The municipality's arms might in English heraldic language be described thus: Argent on ground vert Saint Martin proper armoured azure mounted on a steed passant sinister of the field bridled and unguled Or, in his dexter hand a sword of the first bendwise sinister cutting his cloak gules, on the ground a beggar proper wearing a loincloth of the fourth sitting sinister and arms reaching up.
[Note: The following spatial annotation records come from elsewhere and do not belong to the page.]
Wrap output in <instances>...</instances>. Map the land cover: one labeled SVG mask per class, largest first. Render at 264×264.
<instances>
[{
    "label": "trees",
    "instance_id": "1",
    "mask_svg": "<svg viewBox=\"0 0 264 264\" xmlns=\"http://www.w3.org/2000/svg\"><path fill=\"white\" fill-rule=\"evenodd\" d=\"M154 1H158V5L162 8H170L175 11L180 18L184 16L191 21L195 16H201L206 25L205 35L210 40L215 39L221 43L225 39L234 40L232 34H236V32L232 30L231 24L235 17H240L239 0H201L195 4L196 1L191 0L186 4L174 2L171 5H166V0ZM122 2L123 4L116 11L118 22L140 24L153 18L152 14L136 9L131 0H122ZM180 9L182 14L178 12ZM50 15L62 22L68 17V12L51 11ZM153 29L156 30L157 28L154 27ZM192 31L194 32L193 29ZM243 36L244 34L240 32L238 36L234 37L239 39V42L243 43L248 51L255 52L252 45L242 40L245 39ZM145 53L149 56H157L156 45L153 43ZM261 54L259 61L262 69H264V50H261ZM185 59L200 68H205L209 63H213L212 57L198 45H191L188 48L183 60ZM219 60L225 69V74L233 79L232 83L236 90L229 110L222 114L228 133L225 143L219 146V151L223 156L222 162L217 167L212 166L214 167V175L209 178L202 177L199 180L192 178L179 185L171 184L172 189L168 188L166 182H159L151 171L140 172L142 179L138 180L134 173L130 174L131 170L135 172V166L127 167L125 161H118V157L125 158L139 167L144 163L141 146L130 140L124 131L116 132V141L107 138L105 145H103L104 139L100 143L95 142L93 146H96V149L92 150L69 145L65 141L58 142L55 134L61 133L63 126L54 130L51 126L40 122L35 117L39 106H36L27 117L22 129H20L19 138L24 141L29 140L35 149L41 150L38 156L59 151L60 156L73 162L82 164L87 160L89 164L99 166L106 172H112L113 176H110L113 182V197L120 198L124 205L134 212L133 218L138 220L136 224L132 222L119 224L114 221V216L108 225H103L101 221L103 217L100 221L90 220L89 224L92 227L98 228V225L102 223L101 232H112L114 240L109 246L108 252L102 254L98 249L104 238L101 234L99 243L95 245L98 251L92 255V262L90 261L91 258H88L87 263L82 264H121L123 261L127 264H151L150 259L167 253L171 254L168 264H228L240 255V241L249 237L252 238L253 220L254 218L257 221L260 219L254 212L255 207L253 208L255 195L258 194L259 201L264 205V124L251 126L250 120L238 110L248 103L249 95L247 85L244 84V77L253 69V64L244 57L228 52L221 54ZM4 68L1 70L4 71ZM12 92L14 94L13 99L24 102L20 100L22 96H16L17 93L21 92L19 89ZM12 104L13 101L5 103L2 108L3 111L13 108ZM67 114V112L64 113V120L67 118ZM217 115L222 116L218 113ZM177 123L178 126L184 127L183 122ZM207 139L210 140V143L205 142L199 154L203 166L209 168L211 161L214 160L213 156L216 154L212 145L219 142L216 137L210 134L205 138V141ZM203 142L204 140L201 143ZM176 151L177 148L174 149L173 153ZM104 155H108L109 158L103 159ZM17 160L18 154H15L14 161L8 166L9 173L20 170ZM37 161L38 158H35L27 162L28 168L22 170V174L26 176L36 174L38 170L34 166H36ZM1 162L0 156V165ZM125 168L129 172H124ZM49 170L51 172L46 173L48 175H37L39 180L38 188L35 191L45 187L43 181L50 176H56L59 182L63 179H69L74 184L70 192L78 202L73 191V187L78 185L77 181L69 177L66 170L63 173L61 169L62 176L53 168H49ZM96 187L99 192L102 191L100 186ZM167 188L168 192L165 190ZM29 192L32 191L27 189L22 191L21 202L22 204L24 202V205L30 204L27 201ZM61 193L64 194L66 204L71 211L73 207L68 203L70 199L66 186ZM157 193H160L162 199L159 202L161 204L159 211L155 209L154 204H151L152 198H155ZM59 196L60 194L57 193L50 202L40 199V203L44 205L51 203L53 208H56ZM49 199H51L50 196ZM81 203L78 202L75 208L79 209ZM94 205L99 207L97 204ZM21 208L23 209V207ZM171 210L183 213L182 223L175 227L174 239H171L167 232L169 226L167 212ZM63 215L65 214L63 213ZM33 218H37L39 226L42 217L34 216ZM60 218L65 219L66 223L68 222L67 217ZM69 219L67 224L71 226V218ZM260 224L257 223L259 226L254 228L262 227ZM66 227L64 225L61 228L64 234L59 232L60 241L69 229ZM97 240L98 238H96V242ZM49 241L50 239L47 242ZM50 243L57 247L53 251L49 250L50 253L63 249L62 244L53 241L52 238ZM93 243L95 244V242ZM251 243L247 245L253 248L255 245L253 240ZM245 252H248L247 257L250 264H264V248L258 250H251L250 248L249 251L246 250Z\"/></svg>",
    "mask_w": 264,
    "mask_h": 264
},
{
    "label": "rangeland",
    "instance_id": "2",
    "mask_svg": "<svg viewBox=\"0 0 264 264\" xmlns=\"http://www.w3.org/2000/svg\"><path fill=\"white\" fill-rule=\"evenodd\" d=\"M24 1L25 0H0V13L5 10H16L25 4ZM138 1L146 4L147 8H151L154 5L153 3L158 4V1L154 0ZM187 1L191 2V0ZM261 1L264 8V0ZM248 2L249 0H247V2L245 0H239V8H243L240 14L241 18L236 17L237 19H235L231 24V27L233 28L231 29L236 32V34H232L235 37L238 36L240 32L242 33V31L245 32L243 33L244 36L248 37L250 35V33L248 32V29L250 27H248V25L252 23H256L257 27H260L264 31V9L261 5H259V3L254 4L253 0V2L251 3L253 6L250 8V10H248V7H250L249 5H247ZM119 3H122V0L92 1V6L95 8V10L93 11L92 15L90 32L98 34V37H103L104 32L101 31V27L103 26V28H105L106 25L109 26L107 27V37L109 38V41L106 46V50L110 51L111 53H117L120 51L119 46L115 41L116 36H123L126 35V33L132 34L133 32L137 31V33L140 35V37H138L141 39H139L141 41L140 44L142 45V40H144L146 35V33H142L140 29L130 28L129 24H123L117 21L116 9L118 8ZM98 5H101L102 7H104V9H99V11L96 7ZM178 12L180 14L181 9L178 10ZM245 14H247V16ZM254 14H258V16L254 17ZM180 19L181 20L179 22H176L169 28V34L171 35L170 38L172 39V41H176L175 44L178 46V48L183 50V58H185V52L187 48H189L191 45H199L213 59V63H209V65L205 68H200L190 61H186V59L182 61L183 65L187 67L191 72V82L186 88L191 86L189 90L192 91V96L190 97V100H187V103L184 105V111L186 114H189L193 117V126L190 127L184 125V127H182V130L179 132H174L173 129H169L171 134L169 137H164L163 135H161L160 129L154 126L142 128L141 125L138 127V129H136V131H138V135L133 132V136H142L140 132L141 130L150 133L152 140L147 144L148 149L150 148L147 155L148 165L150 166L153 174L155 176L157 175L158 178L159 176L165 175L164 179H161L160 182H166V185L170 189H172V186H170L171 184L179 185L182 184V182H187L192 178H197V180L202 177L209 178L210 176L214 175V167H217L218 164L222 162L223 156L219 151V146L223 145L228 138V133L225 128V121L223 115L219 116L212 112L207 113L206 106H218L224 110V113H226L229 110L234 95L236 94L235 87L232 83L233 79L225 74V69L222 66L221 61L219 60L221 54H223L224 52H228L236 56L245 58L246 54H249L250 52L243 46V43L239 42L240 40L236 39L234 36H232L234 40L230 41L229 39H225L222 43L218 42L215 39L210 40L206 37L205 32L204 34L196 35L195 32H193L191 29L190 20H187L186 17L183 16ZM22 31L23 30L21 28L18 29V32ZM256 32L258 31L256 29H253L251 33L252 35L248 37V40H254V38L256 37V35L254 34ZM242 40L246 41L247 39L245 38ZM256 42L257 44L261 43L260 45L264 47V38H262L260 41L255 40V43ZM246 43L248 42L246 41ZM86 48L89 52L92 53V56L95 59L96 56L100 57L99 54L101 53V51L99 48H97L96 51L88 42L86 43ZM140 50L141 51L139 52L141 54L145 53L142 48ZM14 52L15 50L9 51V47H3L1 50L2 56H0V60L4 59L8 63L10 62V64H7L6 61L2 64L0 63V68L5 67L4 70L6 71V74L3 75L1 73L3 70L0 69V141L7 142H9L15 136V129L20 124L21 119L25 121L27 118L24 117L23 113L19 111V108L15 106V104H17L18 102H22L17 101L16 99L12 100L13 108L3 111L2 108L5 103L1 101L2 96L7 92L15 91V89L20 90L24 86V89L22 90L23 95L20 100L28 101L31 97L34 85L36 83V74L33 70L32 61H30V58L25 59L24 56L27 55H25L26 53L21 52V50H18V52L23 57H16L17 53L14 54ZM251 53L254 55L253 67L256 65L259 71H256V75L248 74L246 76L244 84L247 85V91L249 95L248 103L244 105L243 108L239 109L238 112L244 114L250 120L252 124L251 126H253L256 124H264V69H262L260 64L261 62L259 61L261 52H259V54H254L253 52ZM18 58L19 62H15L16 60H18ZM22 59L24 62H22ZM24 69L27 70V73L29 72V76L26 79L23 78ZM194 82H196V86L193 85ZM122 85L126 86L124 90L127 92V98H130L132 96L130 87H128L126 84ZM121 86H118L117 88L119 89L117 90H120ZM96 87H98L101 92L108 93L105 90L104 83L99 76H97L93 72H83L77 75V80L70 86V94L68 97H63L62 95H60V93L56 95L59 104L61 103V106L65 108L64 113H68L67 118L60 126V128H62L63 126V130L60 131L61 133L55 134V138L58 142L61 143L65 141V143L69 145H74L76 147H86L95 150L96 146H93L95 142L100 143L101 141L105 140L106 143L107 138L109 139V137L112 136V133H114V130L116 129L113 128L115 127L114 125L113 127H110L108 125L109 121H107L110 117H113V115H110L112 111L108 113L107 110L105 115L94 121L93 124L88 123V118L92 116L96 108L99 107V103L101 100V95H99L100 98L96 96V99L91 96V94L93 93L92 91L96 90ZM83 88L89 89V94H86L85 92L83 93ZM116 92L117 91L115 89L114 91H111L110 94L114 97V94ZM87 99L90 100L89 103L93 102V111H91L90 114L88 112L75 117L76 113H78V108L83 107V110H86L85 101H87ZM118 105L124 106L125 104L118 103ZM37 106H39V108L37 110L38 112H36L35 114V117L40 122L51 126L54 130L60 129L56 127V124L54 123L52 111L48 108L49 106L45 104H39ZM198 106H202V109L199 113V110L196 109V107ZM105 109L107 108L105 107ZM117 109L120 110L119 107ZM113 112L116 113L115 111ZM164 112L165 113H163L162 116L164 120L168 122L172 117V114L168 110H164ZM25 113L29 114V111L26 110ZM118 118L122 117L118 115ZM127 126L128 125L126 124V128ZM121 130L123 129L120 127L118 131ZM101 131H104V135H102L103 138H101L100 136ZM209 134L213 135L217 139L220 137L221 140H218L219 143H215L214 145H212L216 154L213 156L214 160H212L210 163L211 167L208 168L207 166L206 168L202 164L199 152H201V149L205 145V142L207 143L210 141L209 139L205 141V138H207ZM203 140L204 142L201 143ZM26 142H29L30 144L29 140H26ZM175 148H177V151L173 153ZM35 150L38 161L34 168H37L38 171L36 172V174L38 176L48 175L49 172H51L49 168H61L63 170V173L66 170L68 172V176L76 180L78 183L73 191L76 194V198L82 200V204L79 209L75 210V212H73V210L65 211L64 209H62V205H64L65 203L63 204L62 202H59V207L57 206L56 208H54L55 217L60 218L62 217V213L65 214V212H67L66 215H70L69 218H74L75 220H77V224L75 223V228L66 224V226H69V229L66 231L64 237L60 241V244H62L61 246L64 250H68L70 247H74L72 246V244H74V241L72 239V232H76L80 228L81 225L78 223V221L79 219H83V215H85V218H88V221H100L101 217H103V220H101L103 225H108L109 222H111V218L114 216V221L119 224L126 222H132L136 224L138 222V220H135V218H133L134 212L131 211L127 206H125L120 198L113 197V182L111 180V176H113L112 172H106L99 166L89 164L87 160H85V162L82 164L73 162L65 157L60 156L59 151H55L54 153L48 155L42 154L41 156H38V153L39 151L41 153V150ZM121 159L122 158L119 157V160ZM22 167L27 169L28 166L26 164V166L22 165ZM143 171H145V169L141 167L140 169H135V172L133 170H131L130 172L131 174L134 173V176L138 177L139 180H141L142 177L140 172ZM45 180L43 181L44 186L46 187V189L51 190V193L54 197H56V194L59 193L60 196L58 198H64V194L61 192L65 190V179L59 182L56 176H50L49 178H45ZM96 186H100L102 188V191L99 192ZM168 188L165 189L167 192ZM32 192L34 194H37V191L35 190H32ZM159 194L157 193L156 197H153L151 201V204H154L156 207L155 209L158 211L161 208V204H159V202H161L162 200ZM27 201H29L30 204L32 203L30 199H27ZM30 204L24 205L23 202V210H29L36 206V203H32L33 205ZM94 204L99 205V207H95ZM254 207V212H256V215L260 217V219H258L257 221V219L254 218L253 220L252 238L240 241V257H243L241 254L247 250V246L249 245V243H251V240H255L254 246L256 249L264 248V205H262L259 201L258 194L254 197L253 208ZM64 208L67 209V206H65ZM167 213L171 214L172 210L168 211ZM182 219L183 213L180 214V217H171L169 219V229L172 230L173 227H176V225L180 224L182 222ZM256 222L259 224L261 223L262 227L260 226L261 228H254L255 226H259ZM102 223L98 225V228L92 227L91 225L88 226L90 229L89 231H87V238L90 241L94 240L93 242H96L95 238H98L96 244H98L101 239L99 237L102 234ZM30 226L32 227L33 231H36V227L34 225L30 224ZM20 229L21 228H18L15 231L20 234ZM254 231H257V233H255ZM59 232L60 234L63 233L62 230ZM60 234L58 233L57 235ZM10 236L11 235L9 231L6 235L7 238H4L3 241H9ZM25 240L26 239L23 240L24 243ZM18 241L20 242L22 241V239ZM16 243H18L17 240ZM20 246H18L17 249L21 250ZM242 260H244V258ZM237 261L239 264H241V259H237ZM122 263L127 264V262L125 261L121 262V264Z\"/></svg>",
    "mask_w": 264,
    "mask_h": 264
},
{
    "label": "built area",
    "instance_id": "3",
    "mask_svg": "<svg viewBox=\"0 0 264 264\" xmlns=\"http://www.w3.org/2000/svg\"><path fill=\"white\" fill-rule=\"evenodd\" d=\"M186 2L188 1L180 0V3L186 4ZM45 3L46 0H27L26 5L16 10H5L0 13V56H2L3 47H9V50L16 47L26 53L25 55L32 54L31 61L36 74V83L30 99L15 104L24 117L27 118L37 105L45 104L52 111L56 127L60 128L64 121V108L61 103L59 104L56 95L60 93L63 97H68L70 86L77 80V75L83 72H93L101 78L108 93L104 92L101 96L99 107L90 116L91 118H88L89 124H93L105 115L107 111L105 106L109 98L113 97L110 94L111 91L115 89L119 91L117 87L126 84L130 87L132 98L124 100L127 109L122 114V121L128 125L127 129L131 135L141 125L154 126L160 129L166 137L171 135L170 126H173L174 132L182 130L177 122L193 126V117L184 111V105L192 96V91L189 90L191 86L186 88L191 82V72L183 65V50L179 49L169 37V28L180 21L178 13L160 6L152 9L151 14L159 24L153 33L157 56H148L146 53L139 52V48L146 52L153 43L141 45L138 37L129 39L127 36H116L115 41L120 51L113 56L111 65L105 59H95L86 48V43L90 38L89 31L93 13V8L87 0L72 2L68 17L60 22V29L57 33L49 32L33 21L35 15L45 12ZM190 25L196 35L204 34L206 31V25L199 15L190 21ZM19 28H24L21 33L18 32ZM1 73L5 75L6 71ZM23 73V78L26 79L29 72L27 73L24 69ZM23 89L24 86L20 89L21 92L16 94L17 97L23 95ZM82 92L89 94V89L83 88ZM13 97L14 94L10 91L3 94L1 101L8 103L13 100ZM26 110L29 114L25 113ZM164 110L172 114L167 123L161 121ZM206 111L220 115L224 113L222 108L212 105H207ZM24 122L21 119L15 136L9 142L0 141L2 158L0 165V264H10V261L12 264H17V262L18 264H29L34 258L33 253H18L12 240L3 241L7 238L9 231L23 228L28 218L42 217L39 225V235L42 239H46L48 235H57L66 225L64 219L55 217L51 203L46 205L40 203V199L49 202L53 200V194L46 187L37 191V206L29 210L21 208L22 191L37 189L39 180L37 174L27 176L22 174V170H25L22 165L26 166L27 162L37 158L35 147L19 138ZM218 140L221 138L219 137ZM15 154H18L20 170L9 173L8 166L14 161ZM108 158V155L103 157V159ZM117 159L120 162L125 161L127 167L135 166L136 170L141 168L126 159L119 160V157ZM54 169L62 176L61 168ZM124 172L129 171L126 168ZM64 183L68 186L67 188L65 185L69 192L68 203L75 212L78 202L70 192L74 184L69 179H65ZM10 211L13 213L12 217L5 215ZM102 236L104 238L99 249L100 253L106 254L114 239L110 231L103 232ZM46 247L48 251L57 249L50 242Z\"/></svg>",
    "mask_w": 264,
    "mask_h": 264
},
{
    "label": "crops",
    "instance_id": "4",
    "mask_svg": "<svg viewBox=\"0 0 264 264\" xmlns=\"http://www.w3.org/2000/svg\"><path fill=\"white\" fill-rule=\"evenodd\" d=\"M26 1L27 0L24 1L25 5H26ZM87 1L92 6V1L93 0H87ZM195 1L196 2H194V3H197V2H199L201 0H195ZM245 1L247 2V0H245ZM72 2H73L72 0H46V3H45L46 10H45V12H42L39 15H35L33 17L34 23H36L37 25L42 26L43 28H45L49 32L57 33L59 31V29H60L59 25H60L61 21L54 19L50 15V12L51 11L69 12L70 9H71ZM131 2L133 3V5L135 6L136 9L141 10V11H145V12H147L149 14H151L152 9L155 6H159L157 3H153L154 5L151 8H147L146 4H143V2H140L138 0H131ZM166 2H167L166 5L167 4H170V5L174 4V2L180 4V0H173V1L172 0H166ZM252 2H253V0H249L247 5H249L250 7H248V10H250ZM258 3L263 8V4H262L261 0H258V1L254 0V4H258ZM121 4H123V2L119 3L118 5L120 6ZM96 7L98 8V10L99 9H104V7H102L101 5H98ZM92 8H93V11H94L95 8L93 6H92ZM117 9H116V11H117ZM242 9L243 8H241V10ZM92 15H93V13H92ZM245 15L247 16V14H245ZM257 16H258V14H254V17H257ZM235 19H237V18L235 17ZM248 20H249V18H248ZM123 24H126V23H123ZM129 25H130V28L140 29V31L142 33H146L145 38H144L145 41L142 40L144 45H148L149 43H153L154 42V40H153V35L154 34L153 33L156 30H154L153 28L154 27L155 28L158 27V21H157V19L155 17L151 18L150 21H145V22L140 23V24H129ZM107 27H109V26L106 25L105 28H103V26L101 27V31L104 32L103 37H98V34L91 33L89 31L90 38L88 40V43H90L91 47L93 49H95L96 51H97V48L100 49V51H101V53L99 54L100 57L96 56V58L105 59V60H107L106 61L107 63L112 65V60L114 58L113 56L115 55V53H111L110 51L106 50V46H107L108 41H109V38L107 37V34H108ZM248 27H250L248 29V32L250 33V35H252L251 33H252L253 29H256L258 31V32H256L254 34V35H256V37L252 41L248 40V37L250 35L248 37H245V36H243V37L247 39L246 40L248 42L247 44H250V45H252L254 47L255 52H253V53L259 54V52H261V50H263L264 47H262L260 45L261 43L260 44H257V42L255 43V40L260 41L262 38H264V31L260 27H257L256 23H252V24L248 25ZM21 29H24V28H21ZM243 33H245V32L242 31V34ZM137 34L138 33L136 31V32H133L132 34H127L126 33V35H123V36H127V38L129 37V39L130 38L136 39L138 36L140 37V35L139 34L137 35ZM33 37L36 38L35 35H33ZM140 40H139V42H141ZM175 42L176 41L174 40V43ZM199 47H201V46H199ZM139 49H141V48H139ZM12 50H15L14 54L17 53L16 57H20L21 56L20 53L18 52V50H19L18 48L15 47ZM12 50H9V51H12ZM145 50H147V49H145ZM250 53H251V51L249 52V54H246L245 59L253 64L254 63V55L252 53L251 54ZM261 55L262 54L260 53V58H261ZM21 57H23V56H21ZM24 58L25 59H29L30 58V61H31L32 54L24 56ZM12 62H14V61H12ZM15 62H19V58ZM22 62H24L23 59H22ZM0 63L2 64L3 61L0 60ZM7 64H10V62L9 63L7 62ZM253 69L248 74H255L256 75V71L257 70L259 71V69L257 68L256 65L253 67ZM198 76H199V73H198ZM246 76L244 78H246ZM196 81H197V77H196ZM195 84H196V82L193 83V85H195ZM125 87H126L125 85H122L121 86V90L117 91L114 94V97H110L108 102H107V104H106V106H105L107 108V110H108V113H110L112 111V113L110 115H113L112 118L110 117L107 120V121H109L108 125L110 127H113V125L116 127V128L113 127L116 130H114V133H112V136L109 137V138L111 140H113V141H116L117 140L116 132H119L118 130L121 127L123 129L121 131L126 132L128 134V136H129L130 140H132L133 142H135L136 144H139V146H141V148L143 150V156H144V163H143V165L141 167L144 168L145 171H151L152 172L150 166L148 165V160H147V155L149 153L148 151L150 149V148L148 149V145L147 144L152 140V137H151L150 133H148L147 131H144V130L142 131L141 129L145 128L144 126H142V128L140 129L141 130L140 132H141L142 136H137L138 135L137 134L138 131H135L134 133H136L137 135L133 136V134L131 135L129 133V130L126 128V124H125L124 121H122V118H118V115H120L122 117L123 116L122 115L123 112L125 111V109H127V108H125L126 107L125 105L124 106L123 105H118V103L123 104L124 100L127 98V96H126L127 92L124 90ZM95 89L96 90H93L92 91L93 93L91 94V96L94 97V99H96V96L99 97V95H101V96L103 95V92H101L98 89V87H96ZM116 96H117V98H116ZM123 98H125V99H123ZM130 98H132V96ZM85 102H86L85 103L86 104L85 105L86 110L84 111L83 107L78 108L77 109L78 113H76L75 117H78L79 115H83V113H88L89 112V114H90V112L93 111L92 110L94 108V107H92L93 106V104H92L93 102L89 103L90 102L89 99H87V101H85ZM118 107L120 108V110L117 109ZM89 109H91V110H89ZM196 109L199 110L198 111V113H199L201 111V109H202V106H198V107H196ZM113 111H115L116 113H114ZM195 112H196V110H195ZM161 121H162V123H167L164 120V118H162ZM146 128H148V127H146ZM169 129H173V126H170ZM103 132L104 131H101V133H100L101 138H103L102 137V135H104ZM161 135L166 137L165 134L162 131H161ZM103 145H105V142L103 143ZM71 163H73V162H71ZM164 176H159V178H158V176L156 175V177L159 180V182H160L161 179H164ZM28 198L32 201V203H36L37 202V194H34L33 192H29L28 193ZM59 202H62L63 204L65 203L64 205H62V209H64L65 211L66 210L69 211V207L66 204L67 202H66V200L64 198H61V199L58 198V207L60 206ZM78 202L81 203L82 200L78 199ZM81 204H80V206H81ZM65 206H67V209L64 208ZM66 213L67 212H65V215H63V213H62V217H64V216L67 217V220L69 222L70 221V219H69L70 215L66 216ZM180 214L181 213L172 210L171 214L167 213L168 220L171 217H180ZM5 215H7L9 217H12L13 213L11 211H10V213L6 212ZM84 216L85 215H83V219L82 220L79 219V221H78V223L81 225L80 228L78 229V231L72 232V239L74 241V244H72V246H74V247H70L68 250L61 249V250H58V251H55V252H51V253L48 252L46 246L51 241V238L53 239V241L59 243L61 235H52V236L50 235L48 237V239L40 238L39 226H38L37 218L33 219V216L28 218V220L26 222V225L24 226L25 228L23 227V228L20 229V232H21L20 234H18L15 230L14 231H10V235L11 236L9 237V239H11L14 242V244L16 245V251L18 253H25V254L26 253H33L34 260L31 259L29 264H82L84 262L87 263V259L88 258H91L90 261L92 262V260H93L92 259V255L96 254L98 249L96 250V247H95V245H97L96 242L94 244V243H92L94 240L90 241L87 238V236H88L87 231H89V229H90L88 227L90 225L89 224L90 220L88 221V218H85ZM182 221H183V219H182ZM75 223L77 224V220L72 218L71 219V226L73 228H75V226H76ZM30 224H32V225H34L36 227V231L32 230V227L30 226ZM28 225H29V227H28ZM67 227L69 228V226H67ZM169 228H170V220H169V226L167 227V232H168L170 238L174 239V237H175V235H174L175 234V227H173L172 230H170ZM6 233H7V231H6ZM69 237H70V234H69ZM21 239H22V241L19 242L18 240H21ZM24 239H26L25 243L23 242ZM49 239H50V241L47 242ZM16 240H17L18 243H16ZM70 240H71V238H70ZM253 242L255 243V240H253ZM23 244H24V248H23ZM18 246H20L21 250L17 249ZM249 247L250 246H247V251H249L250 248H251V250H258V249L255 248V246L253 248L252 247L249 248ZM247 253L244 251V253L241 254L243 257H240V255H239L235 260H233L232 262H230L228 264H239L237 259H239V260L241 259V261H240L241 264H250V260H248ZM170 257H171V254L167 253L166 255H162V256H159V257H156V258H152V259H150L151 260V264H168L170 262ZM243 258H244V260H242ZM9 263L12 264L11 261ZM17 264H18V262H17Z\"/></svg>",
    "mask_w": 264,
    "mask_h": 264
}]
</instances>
On 15 May 1845, King Ludwig I of Bavaria officially approved the arms.

=== Town partnerships ===
Gönnheim fosters a partnership with the following place:
- Marktl am Inn, Altötting, Bavaria

== Culture and sightseeing==

=== Regular events ===
Every year on the first weekend in July, the Gönnheimer Weintage (“Gönnheim Wine Days”) are held, and on the last weekend in August is the church consecration festival, locally known as the Martinskerwe (“Martin’s kermis”).

== Economy and infrastructure ==

=== Transport ===
The Rhein-Haardtbahn, a narrow-gauge railway running from Mannheim to Bad Dürkheim, links Gönnheim to the rail network.